I suggest you read this article and make your decision as needed:

http://www.americanaquariumproducts.com/AquariumUVSterilization.html

Pepe
Santo Domingo


----------



## BlakeAronson (Oct 20, 2006)

is the outflow of all canisters fixed? i thought this could be adjusted on the filters? the eheims use dual valves that can close to make an easy spill free disconnect. i figured the valves could be opened and closed to regulate the flow through the filter? true or not?


----------



## brighty K (Oct 1, 2008)

Go with two 2217s. Without a doubt.

Rationale:

The 2217 can be used on more and different tanks; for example, I've used one on tanks as small as a 20 gallon with no issues at all and on tanks more than twice that size (they're rated for higher, I think, but keep in mind that plant tanks tend to have a higher bioload). I've seen two used on tanks up to 75 gallons.
The in-line co2 reactor is a must on a plant tank. Diffusers clog and clutter the inside of your scape. In-lines are maintenance-free and out of the way (and relatively cheap ). Oh, and they happen to do a much better job of getting co2 into the water column.
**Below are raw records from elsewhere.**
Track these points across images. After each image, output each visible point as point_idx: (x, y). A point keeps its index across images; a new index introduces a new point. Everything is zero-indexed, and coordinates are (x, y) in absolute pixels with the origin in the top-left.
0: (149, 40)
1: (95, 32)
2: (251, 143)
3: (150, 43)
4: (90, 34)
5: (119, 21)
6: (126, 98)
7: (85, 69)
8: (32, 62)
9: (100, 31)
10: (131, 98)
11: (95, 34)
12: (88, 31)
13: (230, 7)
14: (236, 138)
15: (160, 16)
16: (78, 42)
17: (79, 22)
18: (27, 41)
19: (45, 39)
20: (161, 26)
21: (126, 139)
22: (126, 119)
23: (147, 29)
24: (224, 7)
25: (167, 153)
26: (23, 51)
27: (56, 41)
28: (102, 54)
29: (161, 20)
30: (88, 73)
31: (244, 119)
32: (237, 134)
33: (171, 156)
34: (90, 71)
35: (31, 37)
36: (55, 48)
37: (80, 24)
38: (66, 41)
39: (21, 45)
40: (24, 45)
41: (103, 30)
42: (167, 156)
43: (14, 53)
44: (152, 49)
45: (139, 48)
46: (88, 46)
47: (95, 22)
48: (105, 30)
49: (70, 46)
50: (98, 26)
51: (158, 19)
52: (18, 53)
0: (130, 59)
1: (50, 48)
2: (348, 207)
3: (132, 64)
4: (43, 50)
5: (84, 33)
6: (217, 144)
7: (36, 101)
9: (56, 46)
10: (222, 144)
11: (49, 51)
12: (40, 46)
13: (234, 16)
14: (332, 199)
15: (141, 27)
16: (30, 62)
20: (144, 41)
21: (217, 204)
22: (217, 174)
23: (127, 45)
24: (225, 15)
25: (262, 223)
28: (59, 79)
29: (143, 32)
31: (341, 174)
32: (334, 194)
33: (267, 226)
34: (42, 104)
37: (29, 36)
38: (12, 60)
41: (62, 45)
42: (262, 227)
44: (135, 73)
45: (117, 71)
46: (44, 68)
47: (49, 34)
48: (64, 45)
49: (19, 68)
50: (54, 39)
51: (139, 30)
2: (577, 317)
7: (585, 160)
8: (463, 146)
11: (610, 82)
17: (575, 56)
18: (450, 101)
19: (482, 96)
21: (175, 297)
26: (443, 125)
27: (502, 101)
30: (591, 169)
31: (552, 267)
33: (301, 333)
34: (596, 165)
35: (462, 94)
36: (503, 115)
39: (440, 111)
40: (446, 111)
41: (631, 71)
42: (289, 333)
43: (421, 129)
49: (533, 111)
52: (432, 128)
You will need one 2217 to power an in-line reactor.
Personally, I never use heaters on plant tanks (even in-line ones), and I've seen little use to using UV sterilizers, but if you must have them, you'll need the greater power of the 2217.
Lastly, more filtration is a good thing where it doesn't overly agitate the water. You'll be happier with the greater filtering capacity of two 2217s and over-agitation won't be an issue. If it is an issue, consider changing the arrangement of the return outlet in the tank. You can do a lot to distribute the water more evenly or gently without restricting the water flow from the filter.
One other thing: if you do decide to restrict the flow of the filter (and only do this if you absolutely have to, which I don't think you should), make sure you do it on the return end, not the intake. Restricting the flow on the intake side of the filter (the tube that takes water FROM the tank TO the filter) will cause it to cavitate (pull air through one of the gaskets). This could cause damage to the filter, micro bubbles in the water, or a leak. As a general rule, it's not great for the filter to restrict its flow.
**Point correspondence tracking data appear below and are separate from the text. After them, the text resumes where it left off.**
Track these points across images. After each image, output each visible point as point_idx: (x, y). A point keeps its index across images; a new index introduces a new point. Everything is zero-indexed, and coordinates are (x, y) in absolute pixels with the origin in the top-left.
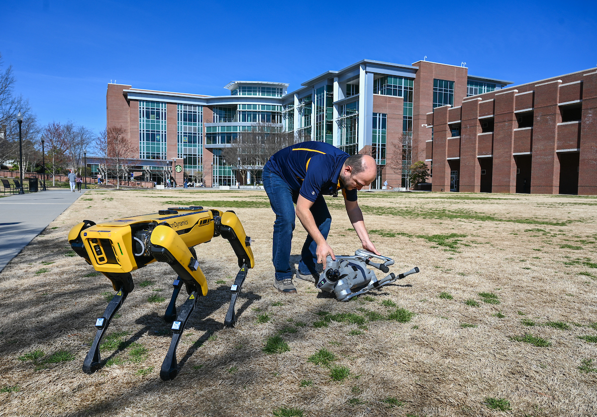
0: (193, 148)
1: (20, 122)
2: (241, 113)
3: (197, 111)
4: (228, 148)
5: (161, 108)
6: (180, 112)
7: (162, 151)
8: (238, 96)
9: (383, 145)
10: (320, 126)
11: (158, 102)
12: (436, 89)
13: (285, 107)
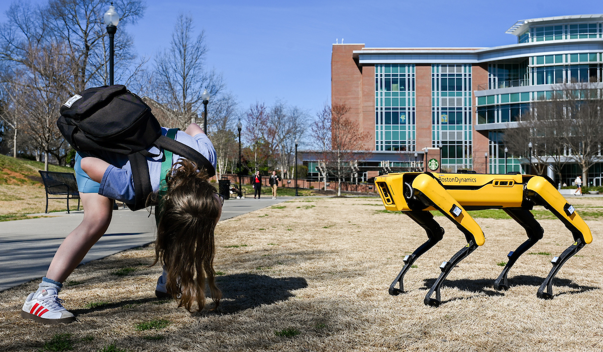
0: (456, 131)
1: (206, 103)
2: (535, 71)
3: (463, 73)
4: (512, 129)
5: (407, 74)
6: (435, 77)
7: (409, 139)
8: (530, 43)
11: (403, 65)
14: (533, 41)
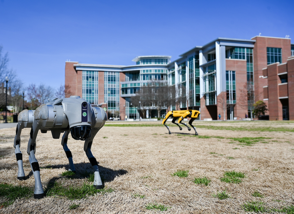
0: (113, 97)
2: (142, 75)
3: (116, 75)
4: (134, 97)
5: (95, 74)
6: (106, 76)
7: (95, 99)
9: (234, 91)
10: (192, 81)
11: (93, 71)
12: (269, 54)
13: (169, 70)
14: (141, 64)
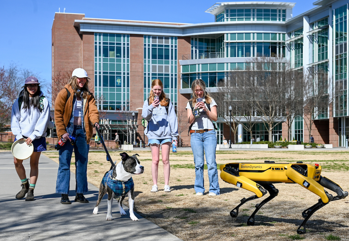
2: (229, 46)
3: (170, 44)
5: (122, 42)
6: (147, 47)
7: (124, 100)
8: (226, 22)
10: (341, 60)
11: (119, 35)
13: (290, 35)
Man, that was long. I'm surprised my soapbox held up through all that.


----------



## BlakeAronson (Oct 20, 2006)

too late. got one 2217 and one 2213.

going to use the heater and uvs on the 2217, and reactor on the 2213


----------



## brighty K (Oct 1, 2008)

Out of curiosity, what reactor are you using?
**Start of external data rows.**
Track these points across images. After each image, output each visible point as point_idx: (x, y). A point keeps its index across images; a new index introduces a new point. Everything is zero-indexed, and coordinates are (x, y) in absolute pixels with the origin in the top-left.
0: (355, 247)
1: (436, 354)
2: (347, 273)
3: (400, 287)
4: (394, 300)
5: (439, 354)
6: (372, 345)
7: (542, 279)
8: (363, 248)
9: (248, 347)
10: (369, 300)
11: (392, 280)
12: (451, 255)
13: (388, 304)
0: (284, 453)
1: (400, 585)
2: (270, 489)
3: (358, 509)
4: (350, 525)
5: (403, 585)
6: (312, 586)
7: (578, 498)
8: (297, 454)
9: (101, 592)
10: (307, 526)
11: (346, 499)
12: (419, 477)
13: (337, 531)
I've used the CO2 Reactor 1000 with a lot of success.

http://www.drsfostersmith.com/product/prod_display.cfm?c=3578+3747+9918&pcatid=9918

But I'm curious about the cal aqua inline diffuser too.

http://www.greenleafaquariums.com/co2-diffusers/cal-aqua-diffuser-13mm.html

If you're using any others, I'd like to hear about how well they work.

Best of luck!


----------



## BlakeAronson (Oct 20, 2006)

i'm still looking for a reactor. right now i just have a glass intank diffusor. 

i was going to use that and wait for rexx grig to make me one but he hasn't got back to me yet, i hear hes having some health issues.


----------